In hardwoods, almost all kilns air dry for a while before putting the lumber in the kiln because it takes much longer to dry hardwoods than softwoods, and time is money.


----------



## cracknpop (Dec 20, 2011)

I appreciate all the good advice. Looks like I will sticker and stack it for a few months. My brother has a large building open along one side, I will stack it there so it is under cover, yet air can move.

Do I understand correctly, I should weight it down in some way?
Is it advisable to shuffle and restack at some point?


----------



## donwilwol (May 16, 2011)

I get the cheap ratchet straps and strap it instead of trying to weight it down. Restacking probably does help, but I'm never that ambitious.


----------



## roman (Sep 28, 2007)

yup


----------



## WoodworkingGeek (Jan 11, 2011)

Keep in mind that wood drys faster in lower humidity environments. Thats why wood drys faster in the winter. So if you live in place that has low humidity, it will dry faster.
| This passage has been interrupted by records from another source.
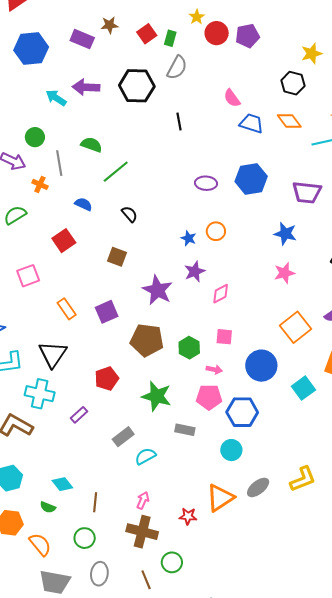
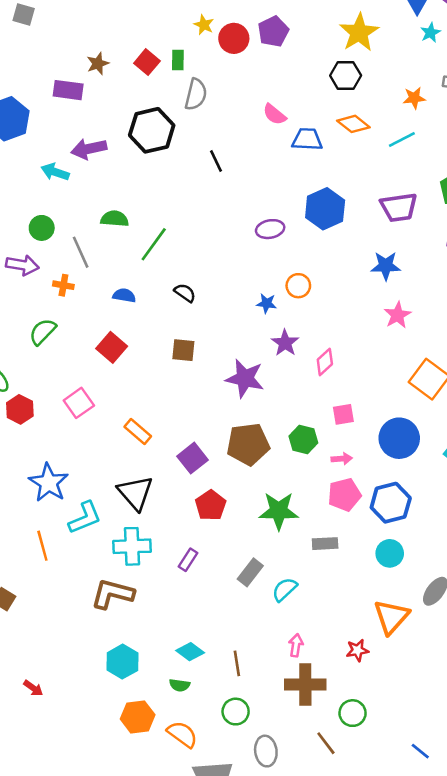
yellow star: (312, 54) -> (359, 33), size x1.4
purple square: (107, 312) -> (192, 458), moved

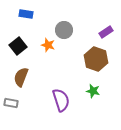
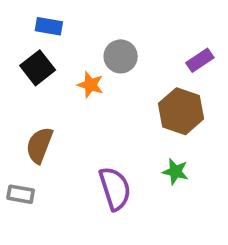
black square: (18, 46) -> (38, 68), moved

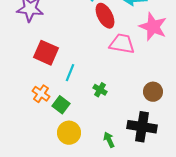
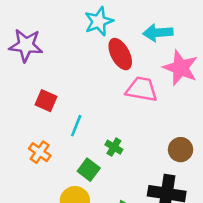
red square: (46, 53) -> (46, 101), size x0.7
green square: (61, 105) -> (89, 170), moved

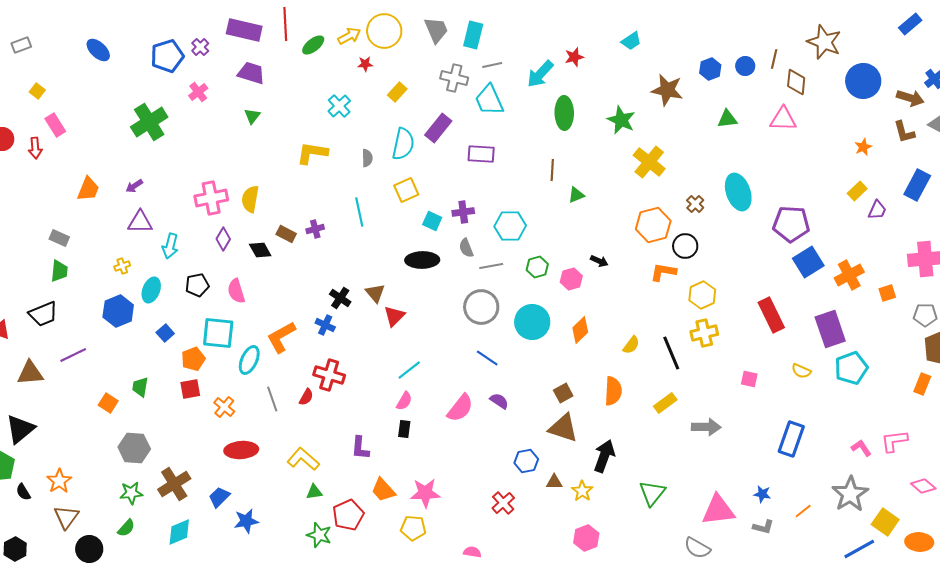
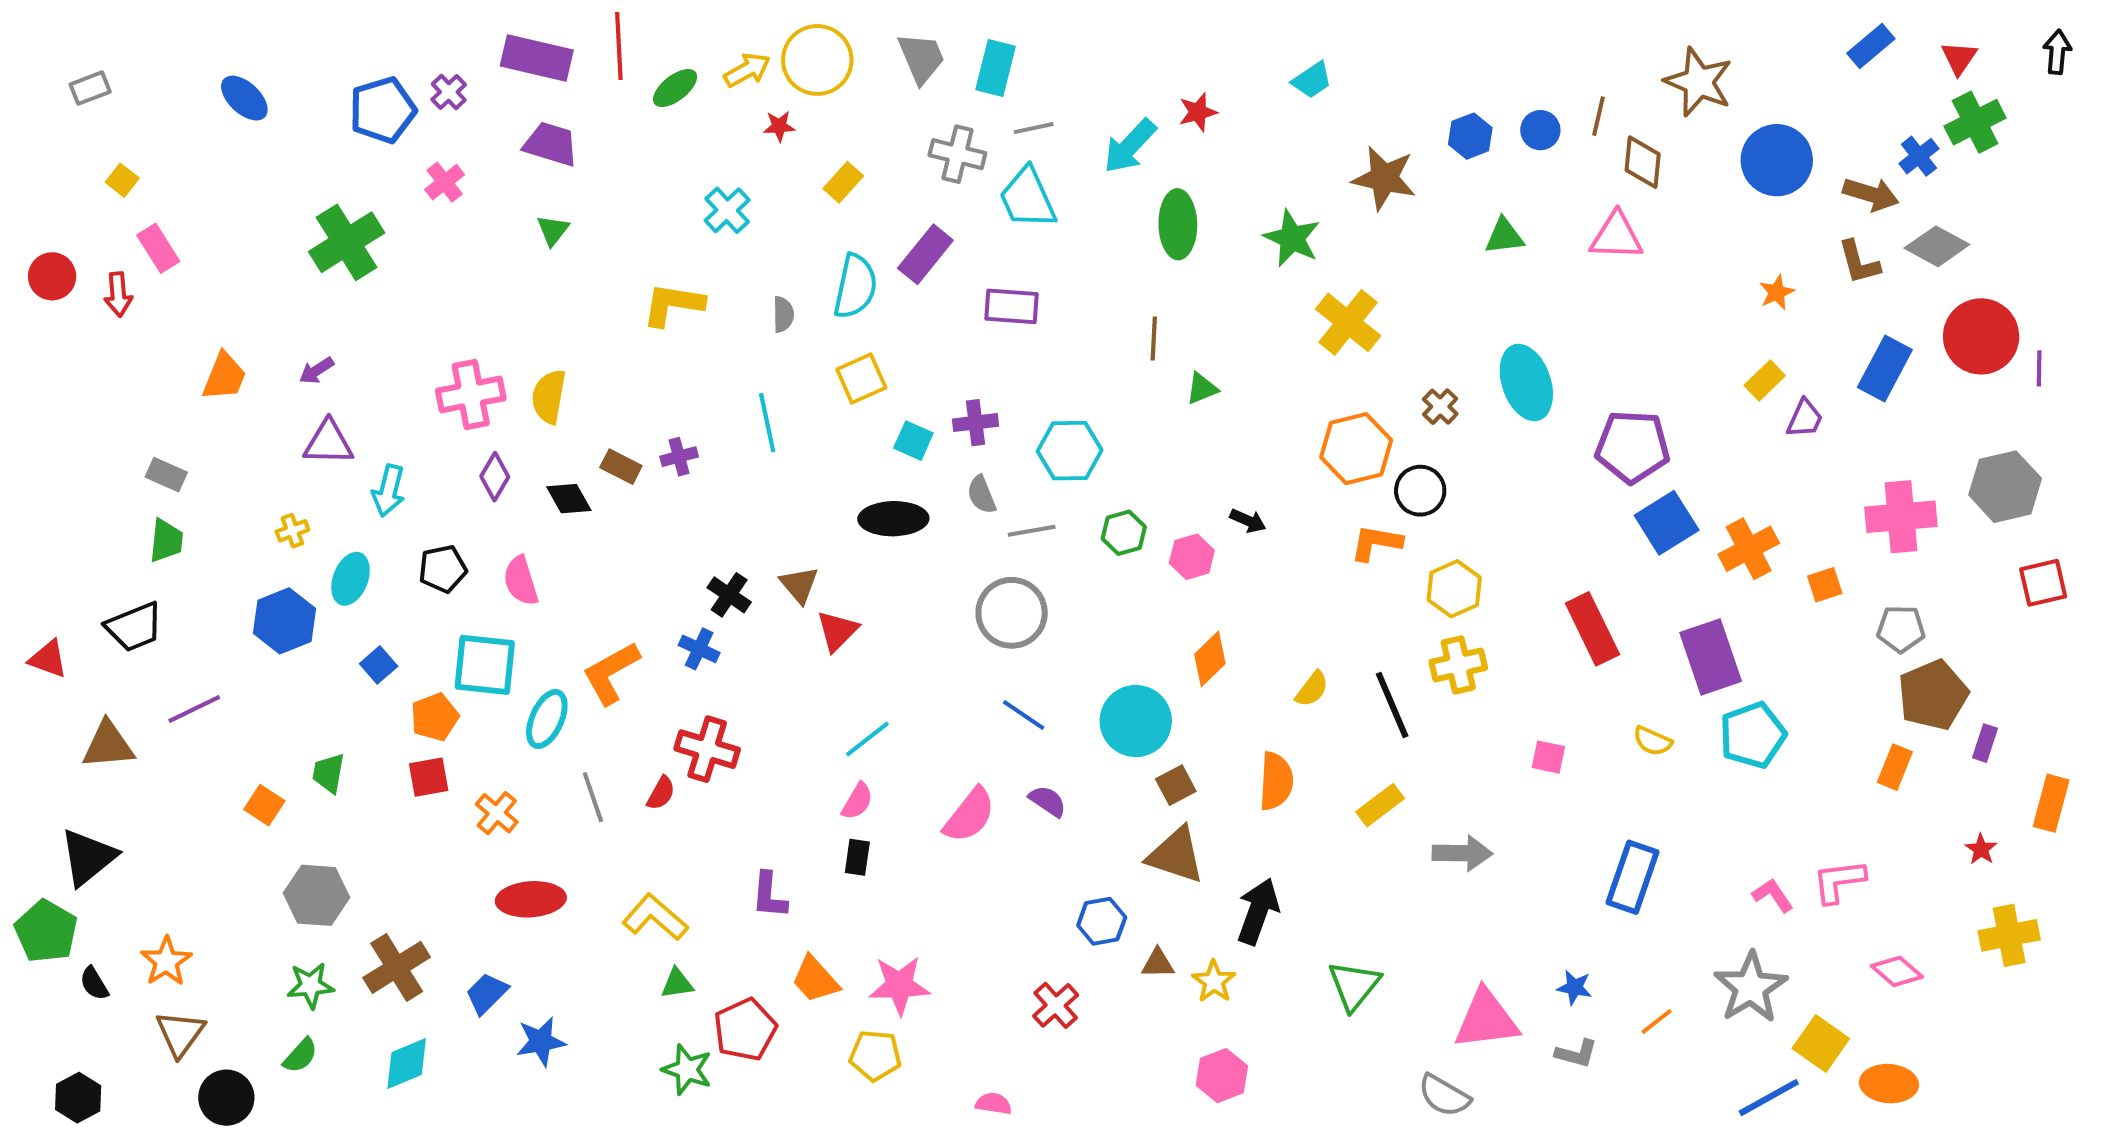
cyan circle: (532, 322) -> (1136, 721), moved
Also moisture floats on the floor, So its best that you store the wood at least 3 feet above the floor.
Hope this helps!!
-Matthew


----------



## WDHLT15 (Aug 15, 2011)

I don't bother with trying to weight down a stack of wood. However, I may have up to 8000 BF air drying at one time. If you deal with small quantities, it may be practical. What I do is stack the best grade on the bottom and work up from there. The low grade on the top of the stack provides good weight for the high grade on the bottom of the stack. The low grade won't suffer much.


----------